The US and its allies are considering a military intervention in Syria in response to the Assad regime’s use of chemical weapons against civilians. If President Obama decides to go in, it will likely be without congressional authorization. Such a step would create serious constitutional problems similar to those arising from the intervention in Libya in 2011.
Article I of the Constitution reserves the power to declare war to Congress alone. Thus, any military action large enough to constitute a war requires congressional authorization. The president can, of course, defend against an actual or imminent enemy attack without waiting for Congress. In that scenario, a state of war would already exist independent of any US action. But the Assad regime has not attacked the US and does not seem likely to do so in the near future. Everything I said in this 2011 National Review symposium essay on the Libya War applies with equal force to a possible strike on Syria:
Article I of the Constitution unequivocally gives Congress, not the president, the “power . . . to declare War.” The Founding Fathers sought to avoid a situation where one man had the power to commit the nation to war by himself. Even Alexander Hamilton — the biggest supporter of sweeping presidential power among the framers of the Constitution — recognized that “the Legislature have a right to make war” and that “it is . . . the duty of the Executive to preserve Peace till war is declared…”
Some small-scale uses of force may not rise to the level of a war and therefore can be undertaken by the president alone under his authority as Commander in Chief of the armed forces. President Reagan’s 1986 airstrike on Libya might be an example, as were Bill Clinton’s 1998 missile strikes against al-Qaeda base camps. If the Libya intervention remains limited to a small number of missile attacks and airstrikes, perhaps it can be justified on the same basis. However, it seems possible that the administration plans to go beyond this….
There is some ambiguity about exactly where a small-scale “conflict” ends and “war” begins. But the fact that we cannot draw a precise line between the two does not mean that there aren’t cases that clearly fall on one side or the other. We can’t draw a precise line between people who are “short,” those who are of “average” height, and those who are “tall.” But we can still easily recognize that Shaquille O’Neal is tall. Similarly, a large-scale military action against a foreign government clearly qualifies as “war.”
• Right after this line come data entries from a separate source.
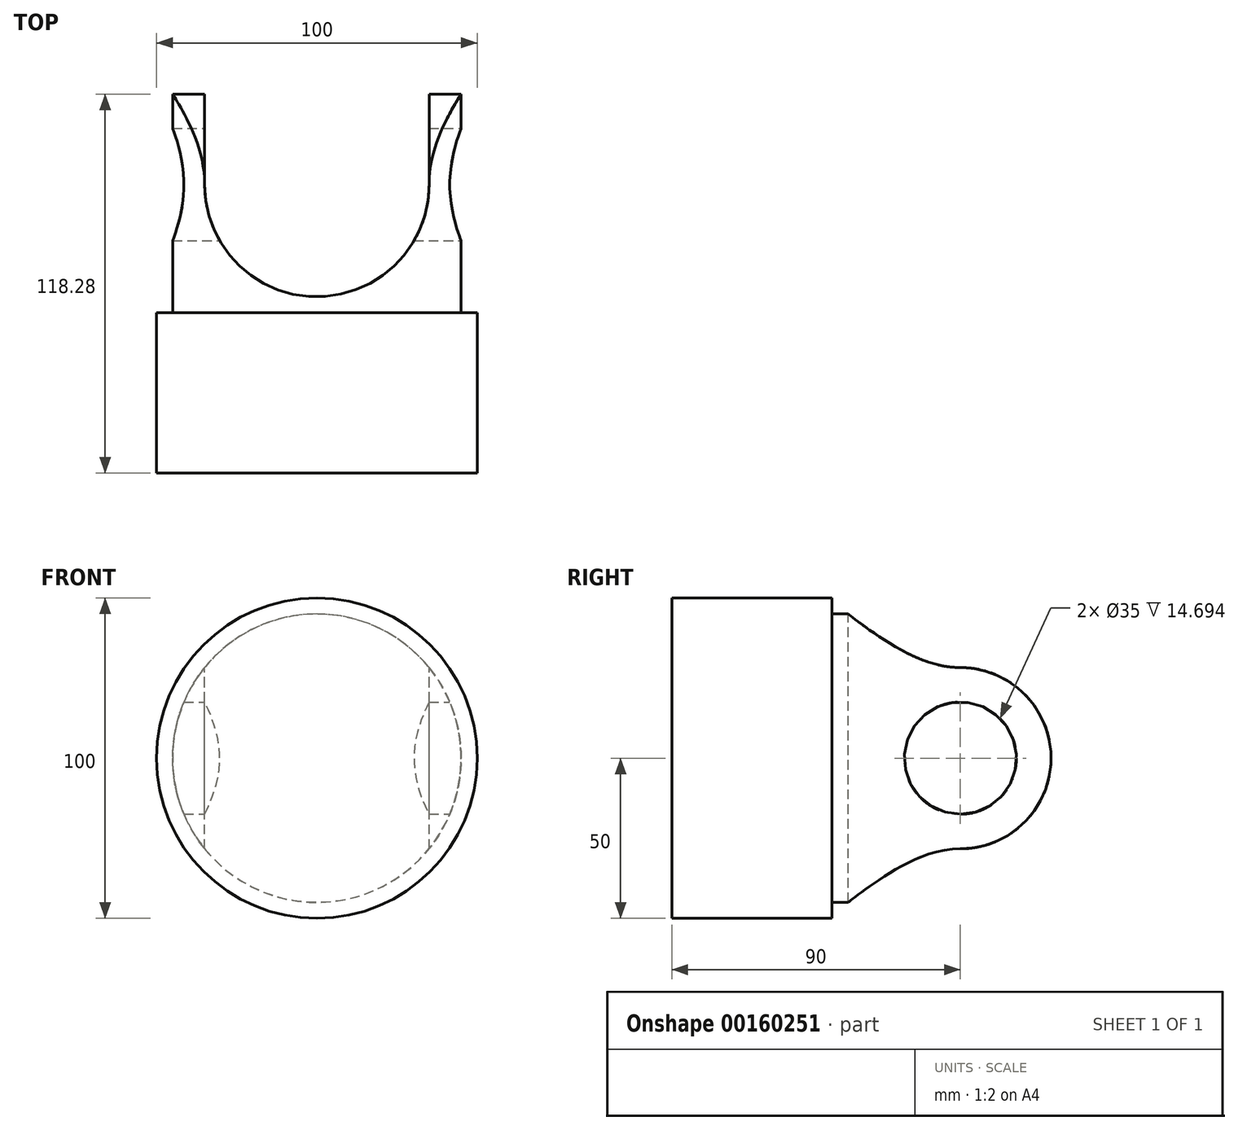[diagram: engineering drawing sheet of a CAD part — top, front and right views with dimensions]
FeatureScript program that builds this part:
annotation { "Feature Type Name" : "Feature", "Feature Type Description" : "" }
export const myFeature = defineFeature(function(context is Context, id is Id, definition is map)
    precondition{}
    {
        {
            var Q0;
            Q0=qCreatedBy(makeId("Front.planeOp"),FACE);
            var sketch = newSketch(context, id + "F0", { "sketchPlane" : qUnion([Q0])});
            skCircle(sketch, "E0", {"center": v(0, 0) * mm, "radius": 50 * mm});
            skSolve(sketch);
        }
        {
            var Q0;
            Q0=qSketchRegion(id+"F0",true);
            extrude(context, id + "F1", {"entities" : qUnion([Q0]), "oppositeDirection" : true, "depth" : 50 * mm});
        }
        {
            var Q0;
            Q0=makeQuery(id+"F1.opExtrude","CAP_FACE",FACE,{"disambiguationData":[OSD([sQuery(id+"F0.wireOp",EDGE,"E0")])],"isStart":false});
            var sketch = newSketch(context, id + "F2", { "sketchPlane" : qUnion([Q0])});
            skCircle(sketch, "E1", {"center": v(0, 0) * mm, "radius": 45 * mm});
            skSolve(sketch);
        }
        {
            var Q0;
            Q0=qSketchRegion(id+"F2",true);
            extrude(context, id + "F3", {"entities" : qUnion([Q0]), "operationType" : NewBodyOperationType.ADD, "depth" : 80 * mm});
        }
        {
            var Q0;
            Q0=qCreatedBy(makeId("Top.planeOp"),FACE);
            var sketch = newSketch(context, id + "F4", { "sketchPlane" : qUnion([Q0])});
            skCircle(sketch, "E2", {"center": v(0, 90) * mm, "radius": 35 * mm});
            skLineSegment(sketch, "E3", {"start": v(35, 90) * mm, "end": v(35, 130) * mm});
            skPoint(sketch, "E4", {"position": v(-35, 90) * mm});
            skLineSegment(sketch, "E5", {"start": v(-35, 90) * mm, "end": v(-35, 130) * mm});
            skLineSegment(sketch, "E6", {"start": v(-35, 130) * mm, "end": v(35, 130) * mm});
            skSolve(sketch);
        }
        {
            var Q0;
            Q0=qSketchRegion(id+"F4",true);
            extrude(context, id + "F5", {"entities" : qUnion([Q0]), "operationType" : NewBodyOperationType.REMOVE, "endBound" : BoundingType.SYMMETRIC, "oppositeDirection" : true, "depth" : 200 * mm});
        }
        {
            var Q0;
            Q0=makeQuery(id+"F5.boolean.opBoolean","COPY",FACE,{"derivedFrom":makeQuery(id+"F5.opExtrude","SWEPT_FACE",FACE,{"disambiguationData":[OSD([sQuery(id+"F4.wireOp",EDGE,"E5")])]})});
            var sketch = newSketch(context, id + "F6", { "sketchPlane" : qUnion([Q0])});
            skCircle(sketch, "E7", {"center": v(90, 0) * mm, "radius": 17.5 * mm});
            skArc(sketch, "E8", {"start": v(90, -28.28) * mm, "mid": v(118.28, 0) * mm, "end": v(90, 28.28) * mm});
            skLineSegment(sketch, "E9", {"start": v(90, 28.28) * mm, "end": v(130, 28.28) * mm});
            skLineSegment(sketch, "E10", {"start": v(130, 28.28) * mm, "end": v(130, -28.28) * mm});
            skLineSegment(sketch, "E11", {"start": v(130, -28.28) * mm, "end": v(90, -28.28) * mm});
            skSolve(sketch);
        }
        {
            var Q0;
            Q0=qSketchRegion(id+"F6",true);
            extrude(context, id + "F7", {"entities" : qUnion([Q0]), "operationType" : NewBodyOperationType.REMOVE, "endBound" : BoundingType.SYMMETRIC, "oppositeDirection" : true, "depth" : 200 * mm});
        }
    });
It is possible that the administration envisions only a small-scale strike that doesn’t rise to the level of a war. But it seems unlikely that Assad will give in as a result of such a small attack or even decide to abjure the use of chemical weapons. If success is possible at all, it will probably require larger-scale military action. If so, the Constitution requires the president to get congressional military authorization. Then-candidate Obama recognized as much when he wrote in 2007 that “The President does not have power under the Constitution to unilaterally authorize a military attack in a situation that does not involve stopping an actual or imminent threat to the nation.” There are also good practical reasons to avoid starting a war without congressional support.
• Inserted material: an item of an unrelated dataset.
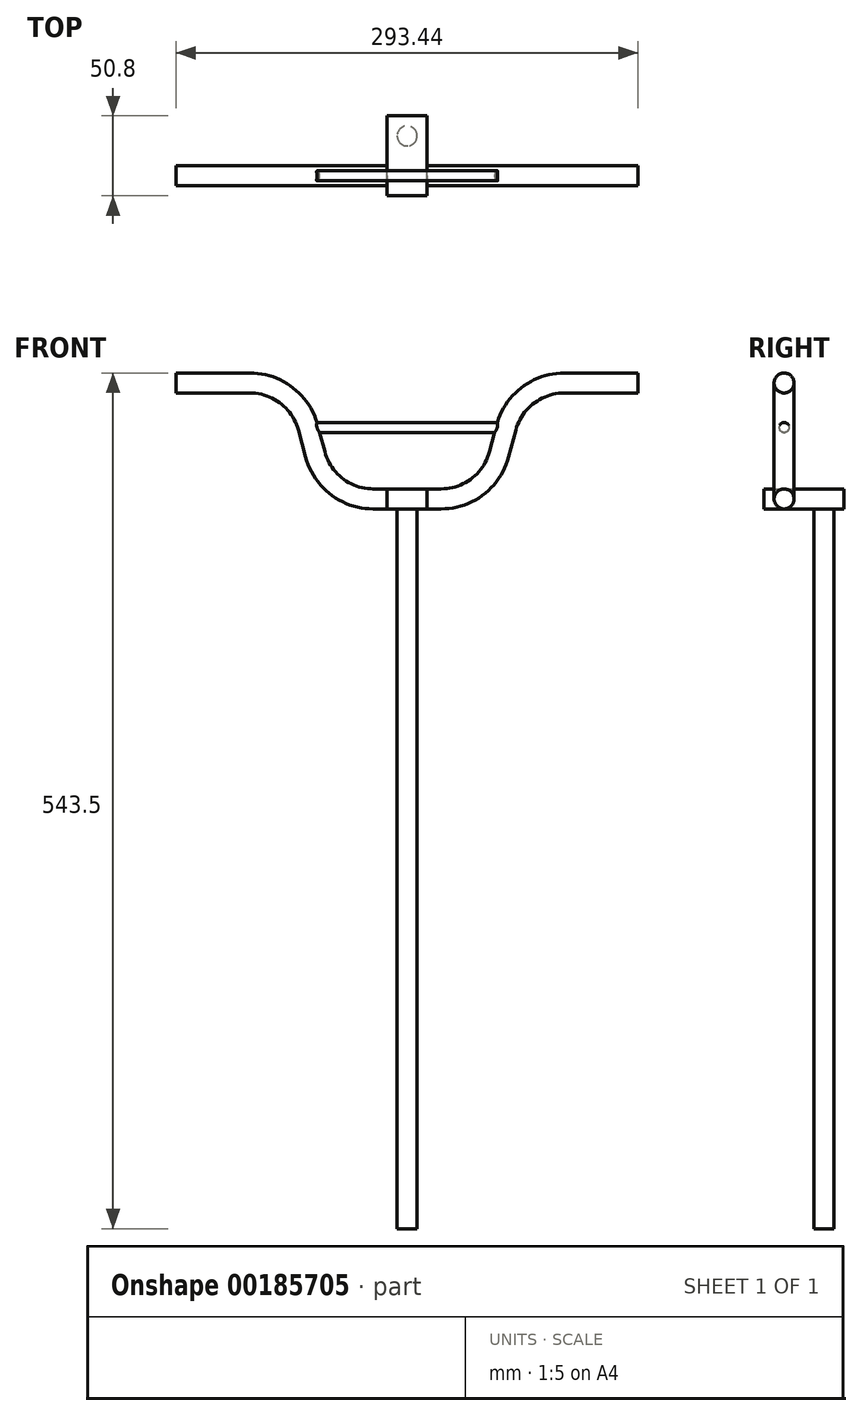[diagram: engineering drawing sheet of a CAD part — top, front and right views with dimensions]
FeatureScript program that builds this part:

Although I am more willing to support military intervention than some libertarians, I have serious practical doubts in this case, because the opposing sides in the Syrian Civil War are roughly equally bad and equally anti-American; it is not in our interest for either of them to prevail. Be that as it may, the administration should at least not initiate military action without congressional authorization. Both prudence and the Constitution cut against unilateral executive action here.